"Giustizia climatica", nuove imposizioni
Con una storica sentenza il Tribunale Amministrativo di Parigi ha condannato lo Stato francese per danni ecologici e ambientali, in quanto non sta rispettando gli impegni di abbattimento delle emissioni di anidride carbonica. Un passo fondamentale nel processo di imposizione di una nuova dittatura ecologista.
Il governo francese è stato condannato da un tribunale amministrativo di Parigi perché non mantiene le promesse sulla riduzione delle emissioni di gas serra. Senza dubbio è una sentenza storica, anche se in Olanda già nel 2019 la Corte Suprema ordinò al governo di tagliare entro il 2020 le emissioni di gas serra del 25% rispetto ai livelli del 1990.
In Francia tutto è nato da una petizione online firmata nel 2018 da 2.3 milioni di persone, che poi si è tradotta in una denuncia presentata nel marzo 2019 da quattro Organizzazioni non governative – Oxfam, Greenpeace, Notre Affaire à Tous, the Nicolas Hulot Foundation – che accusavano il governo francese di non rispettare gli impegni presi in sede di Accordi di Parigi.
Come si ricorderà gli Accordi di Parigi, firmati nel 2015 con la finalità di mantenere l’aumento della temperatura terrestre al di sotto dei 2 °C entro il 2100, impegnano gli Stati a presentare un piano volontario di riduzione delle emissioni di anidride carbonica, da aggiornare ogni cinque anni. La Francia si è impegnata a ridurre del 40% le proprie emissioni entro il 2030 e a raggiungere la neutralità carbonica entro il 2050. Per raggiungere tale obiettivo dovrebbe diminuire le emissioni dell’1,5% entro il 2025 e successivamente del 3,2%. Ma nel biennio 2018/2019, le emissioni si sono ridotte dello 0,9%. Da qui la protesta delle ONG, che accusano il governo di trascurare la lotta ai cambiamenti climatici nonché di muoversi troppo lentamente nel rinnovare le abitazioni dal punto di vista dell’efficienza energetica e nella transizione verso le energie rinnovabili.
La sentenza del 3 febbraio del Tribunale amministrativo parigino dà ragione alle ONG e condanna lo Stato francese per danni morali ed ecologici. Per il danno ecologico, la Corte ha respinto la richiesta di risarcimento economico a favore delle quattro ONG in quanto rappresentanti della collettività; chiede invece che lo Stato francese, che ha tempo due mesi per rispondere, paghi “in natura” mettendo in atto azioni immediate per raggiungere gli obiettivi fissati. Per i danni morali invece il Tribunale ha riconosciuto il pagamento simbolico di 1 euro alle quattro ONG perché il fallimento dello Stato nel combattere i cambiamenti climatici è «andato a detrimento dell’interesse collettivo».
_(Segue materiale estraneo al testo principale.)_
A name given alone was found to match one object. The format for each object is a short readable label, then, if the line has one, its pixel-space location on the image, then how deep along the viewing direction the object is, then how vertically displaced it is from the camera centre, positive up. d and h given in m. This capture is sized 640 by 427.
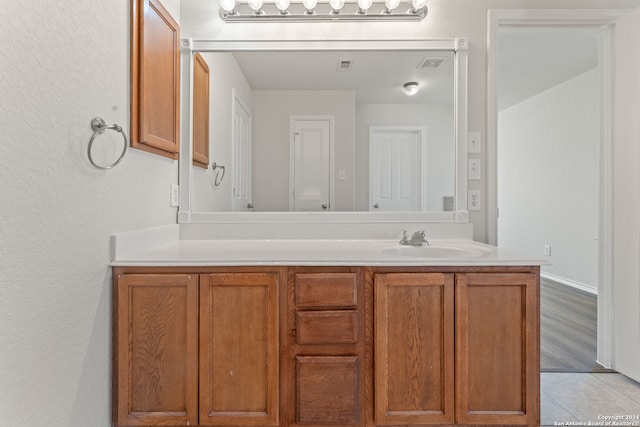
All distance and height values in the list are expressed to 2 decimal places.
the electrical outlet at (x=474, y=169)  1.93 +0.24
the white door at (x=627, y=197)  1.88 +0.10
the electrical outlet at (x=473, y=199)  1.94 +0.08
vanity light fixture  1.84 +1.07
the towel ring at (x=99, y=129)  1.16 +0.28
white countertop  1.33 -0.17
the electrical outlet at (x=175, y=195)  1.84 +0.09
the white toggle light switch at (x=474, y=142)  1.93 +0.39
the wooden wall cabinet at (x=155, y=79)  1.45 +0.60
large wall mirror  1.92 +0.43
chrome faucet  1.79 -0.14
Hanno certamente ragione le associazioni ambientaliste a cantare vittoria per una sentenza che va nella prospettiva della cosiddetta “giustizia climatica” e promette di fare scuola in tutto l’Occidente. Si tratta di un passo importante verso l’affermazione della dittatura ecologista, che pretende di imporre obiettivi e comportamenti sulla base di asserzioni pseudo-scientifiche, piegando lo Stato di diritto a esigenze ideologiche.
Gli Accordi di Parigi non sono un trattato e quindi il vincolo legale è limitato alla necessità di prendere impegni, il cui contenuto è però libero. Inoltre, anche nel caso dei trattati, sono anzitutto le istanze sovranazionali a verificare il rispetto o meno di quanto firmato e a comminare eventuali sanzioni. Qui invece vediamo all’opera un tribunale nazionale che interviene avocando a sé una materia sulla cui competenza c'è molto da discutere. È un po’ come se un’associazione di consumatori di un paese europeo facesse causa al proprio Stato per il mancato rispetto dei parametri del Patto di stabilità.
Ma la “giustizia climatica” ha fretta, c’è un’emergenza cui fare fronte (vi ricorda qualcosa?) e non si può andare troppo per il sottile. Ci pensano i nuovi Tribunali del popolo – sotto forma di ONG ambientaliste – a individuare e punire i colpevoli. Siamo di fronte a una deriva pericolosa che si salda a quelle sul fronte dell’imposizione dell’ideologia LGBT, della dittatura sanitaria di recente acquisizione e più in generale del politicamente corretto.
E la cosa più drammatica è che siamo certi che prima o poi si alzerà qualcuno a dire che questa “giustizia climatica” è anch’essa Dottrina sociale della Chiesa.